(REQUIRED ACTION 1)
Repeat the passage on religion and voting word for word, from "However, the available" up to and including "somewhere in between.".

(SELECTED PASSAGE)
###

It is by looking at these particular groups
that we can understand why the overall “religion gap” increased by only two
percent during the first two years of the very religiously focused Bush
administration. The Republican gains among frequent attending white
Protestants and several minority Christian faiths were largely offset by the
Democratic shift of Hispanic and frequent attending non-Hispanic Catholics.
Of course, one major difference between the
2002 and 2000 elections is turnout: Far more people in every religious group
vote in presidential elections. Unfortunately, exit polls are of little help
in assessing turnout, since nonvoters are not included. In fact, turnout is
one of the most difficult things to measure accurately with any kind of
survey.
However, the available evidence does suggest
enormous variation in turnout by these religious groups. Frequent attending
white Protestants and Catholics, as well as Jews, tend to have the highest
turnout. Latino Catholics, less attending white Protestants, and Catholics
tend to have the lowest turnout. Seculars, black Protestants, and the white
religious right fall somewhere in between.
Moreover, turnout can vary on a regional
basis. We know, for example, that in 2002 frequent attending white
Protestants turned out in significantly higher numbers in the South than in
other regions of the country—and that this fueled impressive GOP victories
south of the Mason-Dixon line (see John Green, “The Undetected Tide,”
Religion in the News, Spring 2003.
http://www.trincoll.edu/depts/csrpl/RINVol6No1/Undetected%20Tide.htm).
What does all this mean for the 2004
election? The basic patterns of affiliation and commitment are unlikely to
change dramatically. The Republican alliance of white Protestants and
committed other Christians will once again face off against the Democratic
coalition of minority faiths and the less committed. The religion gap will
probably not grow much, if at all; almost certainly it will remain large.
The electorate is so closely divided that even modest changes
in the votes and turnout of key constituencies could make a difference, and
neither party can take religious voting blocs of granted.

###

(DATA FOR REVIEW)

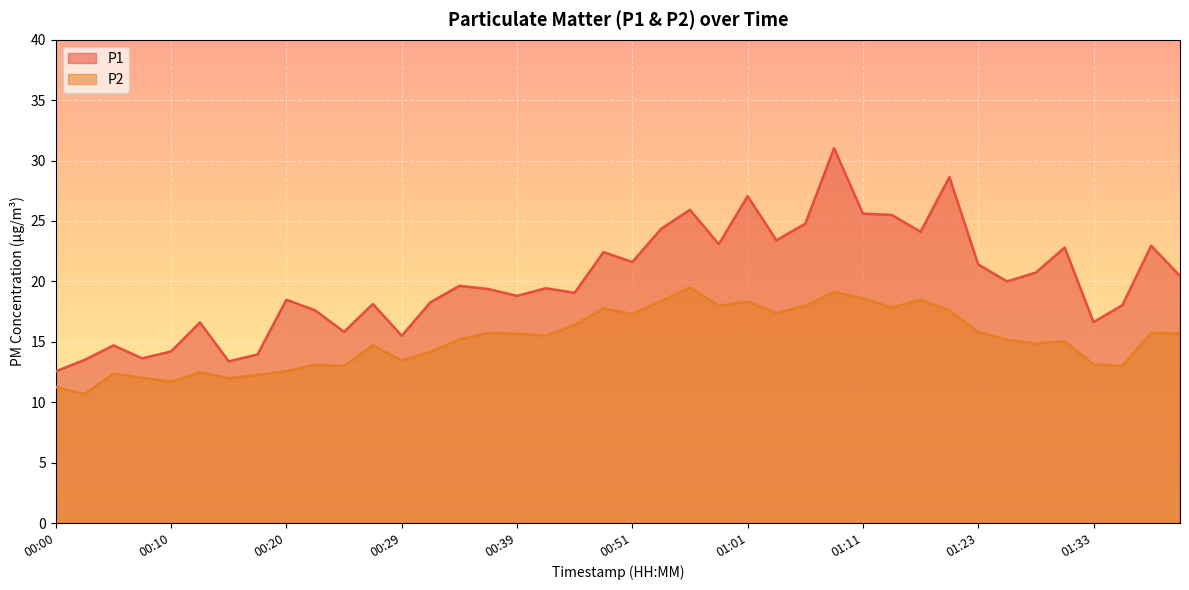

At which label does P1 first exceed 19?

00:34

###

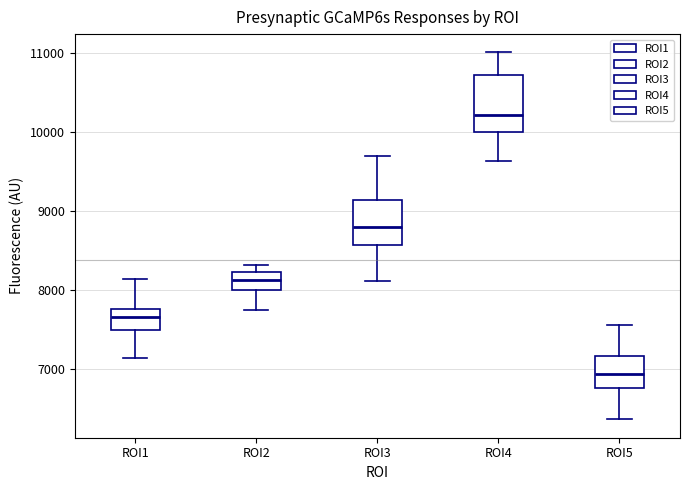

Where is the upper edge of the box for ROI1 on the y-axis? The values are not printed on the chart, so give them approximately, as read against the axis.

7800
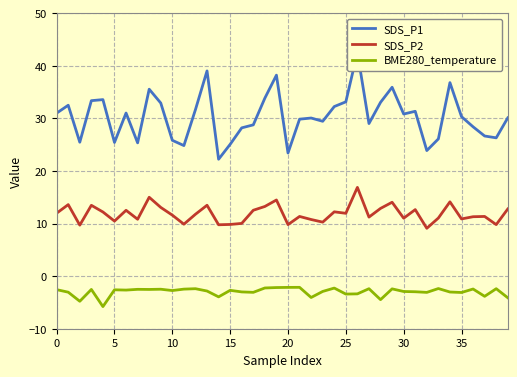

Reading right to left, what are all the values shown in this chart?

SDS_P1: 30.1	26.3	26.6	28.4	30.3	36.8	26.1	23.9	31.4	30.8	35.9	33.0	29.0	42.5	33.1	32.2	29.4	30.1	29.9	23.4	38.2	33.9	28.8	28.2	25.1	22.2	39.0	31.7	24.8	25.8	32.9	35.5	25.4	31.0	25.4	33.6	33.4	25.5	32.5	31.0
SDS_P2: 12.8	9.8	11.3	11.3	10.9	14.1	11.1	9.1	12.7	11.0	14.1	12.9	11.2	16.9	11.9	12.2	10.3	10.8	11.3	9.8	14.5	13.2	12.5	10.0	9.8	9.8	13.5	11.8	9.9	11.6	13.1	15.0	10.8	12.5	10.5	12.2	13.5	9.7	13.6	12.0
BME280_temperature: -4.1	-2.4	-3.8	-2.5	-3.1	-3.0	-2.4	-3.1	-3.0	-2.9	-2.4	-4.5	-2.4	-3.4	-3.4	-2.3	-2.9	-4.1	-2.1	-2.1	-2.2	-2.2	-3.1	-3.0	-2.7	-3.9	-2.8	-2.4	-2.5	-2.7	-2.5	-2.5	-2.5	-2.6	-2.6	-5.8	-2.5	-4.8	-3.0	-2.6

###

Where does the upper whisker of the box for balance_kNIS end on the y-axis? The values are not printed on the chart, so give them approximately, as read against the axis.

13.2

###

(REQUIRED ACTION 2)
Pull out every line of the rows that contains the word "printed".

(RESPONSE BOX 1)
However, the available evidence does suggest
enormous variation in turnout by these religious groups. Frequent attending
white Protestants and Catholics, as well as Jews, tend to have the highest
turnout. Latino Catholics, less attending white Protestants, and Catholics
tend to have the lowest turnout. Seculars, black Protestants, and the white
religious right fall somewhere in between.

(RESPONSE BOX 2)
Where is the upper edge of the box for ROI1 on the y-axis? The values are not printed on the chart, so give them approximately, as read against the axis.
Where does the upper whisker of the box for balance_kNIS end on the y-axis? The values are not printed on the chart, so give them approximately, as read against the axis.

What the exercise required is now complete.